- 10 January, 2022
Embedding Gruff In a Web Page
Gruff can be embedded in any web page to use Gruff inside your own web site or web application. The file embedding.html in the Gruff installation folder provides a complete example of this. Display that file in a web browser to see the complete instructions for setting everything up. That same file serves as an example web page, with buttons at the bottom for embedding Gruff into that web page after doing the setup.
A Gruff feature allows a single launcher instance of Gruff to be running as a server and listening for requests from web browsers. It will launch a separate instance of Gruff for each web page that requests one, up to a specified limit. It can optionally use the launcher instance itself for one client, to minimize the number of Gruff executables that are running. Running Gruff as a server uses various command line options that are described under Running Gruff in a Web Browser.
Your web page needs to include an HTML iframe where Gruff will be placed, plus a link or button that asks a remote Gruff server to launch an instance of Gruff for the reader to use in that iframe. You will need to adapt the JavaScript code that’s in embedding.html to make your link or button handle the reply from the Gruff server.

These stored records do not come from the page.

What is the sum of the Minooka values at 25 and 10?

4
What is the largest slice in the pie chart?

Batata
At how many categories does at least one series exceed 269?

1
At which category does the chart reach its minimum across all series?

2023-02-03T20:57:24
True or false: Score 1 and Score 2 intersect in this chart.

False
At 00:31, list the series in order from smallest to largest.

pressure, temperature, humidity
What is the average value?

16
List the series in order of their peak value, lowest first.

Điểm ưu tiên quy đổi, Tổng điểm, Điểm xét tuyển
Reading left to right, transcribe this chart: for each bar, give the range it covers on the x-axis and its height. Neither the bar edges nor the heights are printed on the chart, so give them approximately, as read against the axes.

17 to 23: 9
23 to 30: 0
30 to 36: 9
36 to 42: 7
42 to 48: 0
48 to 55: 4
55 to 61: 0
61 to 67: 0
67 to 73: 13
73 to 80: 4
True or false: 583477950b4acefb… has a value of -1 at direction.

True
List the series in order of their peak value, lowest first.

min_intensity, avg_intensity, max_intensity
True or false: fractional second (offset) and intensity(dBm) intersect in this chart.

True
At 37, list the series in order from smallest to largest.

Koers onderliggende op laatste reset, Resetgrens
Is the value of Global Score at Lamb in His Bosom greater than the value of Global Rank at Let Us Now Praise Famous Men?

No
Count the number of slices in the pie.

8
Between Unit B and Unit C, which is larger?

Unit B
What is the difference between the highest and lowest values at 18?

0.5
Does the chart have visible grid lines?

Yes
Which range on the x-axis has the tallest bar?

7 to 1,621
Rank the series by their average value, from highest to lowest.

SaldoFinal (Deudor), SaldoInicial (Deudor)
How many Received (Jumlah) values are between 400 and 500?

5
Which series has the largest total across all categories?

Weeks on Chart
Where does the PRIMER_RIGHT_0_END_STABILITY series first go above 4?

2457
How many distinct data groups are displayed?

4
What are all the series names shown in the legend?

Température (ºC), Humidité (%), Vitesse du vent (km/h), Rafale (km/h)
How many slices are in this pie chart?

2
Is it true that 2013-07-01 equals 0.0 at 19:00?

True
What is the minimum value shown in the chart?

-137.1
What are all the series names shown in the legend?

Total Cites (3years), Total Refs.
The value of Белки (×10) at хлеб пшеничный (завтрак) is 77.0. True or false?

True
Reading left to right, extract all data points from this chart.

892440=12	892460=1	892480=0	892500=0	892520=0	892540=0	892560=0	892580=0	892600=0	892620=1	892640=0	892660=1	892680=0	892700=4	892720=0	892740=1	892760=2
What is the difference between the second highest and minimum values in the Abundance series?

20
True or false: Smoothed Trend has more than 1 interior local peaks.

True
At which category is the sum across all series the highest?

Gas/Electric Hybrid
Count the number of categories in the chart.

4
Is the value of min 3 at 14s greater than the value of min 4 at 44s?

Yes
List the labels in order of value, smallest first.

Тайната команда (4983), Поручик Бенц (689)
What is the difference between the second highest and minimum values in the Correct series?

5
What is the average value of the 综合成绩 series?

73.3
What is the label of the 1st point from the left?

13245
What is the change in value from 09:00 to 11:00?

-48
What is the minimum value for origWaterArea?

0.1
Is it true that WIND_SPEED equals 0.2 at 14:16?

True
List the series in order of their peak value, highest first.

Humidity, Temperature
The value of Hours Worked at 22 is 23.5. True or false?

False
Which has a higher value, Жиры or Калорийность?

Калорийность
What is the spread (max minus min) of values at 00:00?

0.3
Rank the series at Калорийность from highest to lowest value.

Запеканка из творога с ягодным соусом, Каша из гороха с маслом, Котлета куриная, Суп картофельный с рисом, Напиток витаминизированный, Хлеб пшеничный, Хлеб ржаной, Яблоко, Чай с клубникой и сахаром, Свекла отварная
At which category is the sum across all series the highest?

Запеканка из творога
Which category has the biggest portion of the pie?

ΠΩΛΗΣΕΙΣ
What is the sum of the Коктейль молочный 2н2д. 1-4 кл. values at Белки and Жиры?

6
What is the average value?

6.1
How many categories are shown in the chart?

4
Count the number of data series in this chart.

Simply embedding Gruff in an HTML iframe allows a reader to use Gruff by itself as usual inside your web page. A more advanced feature is that your web application can also send custom commands to Gruff. For example, your application could derive a set of triples that it wants Gruff to display, and then send those triples to Gruff. The code in embedding.html also demonstrates this ability. The complete documentation for sending commands to Gruff is at The HTTP Interface to Gruff.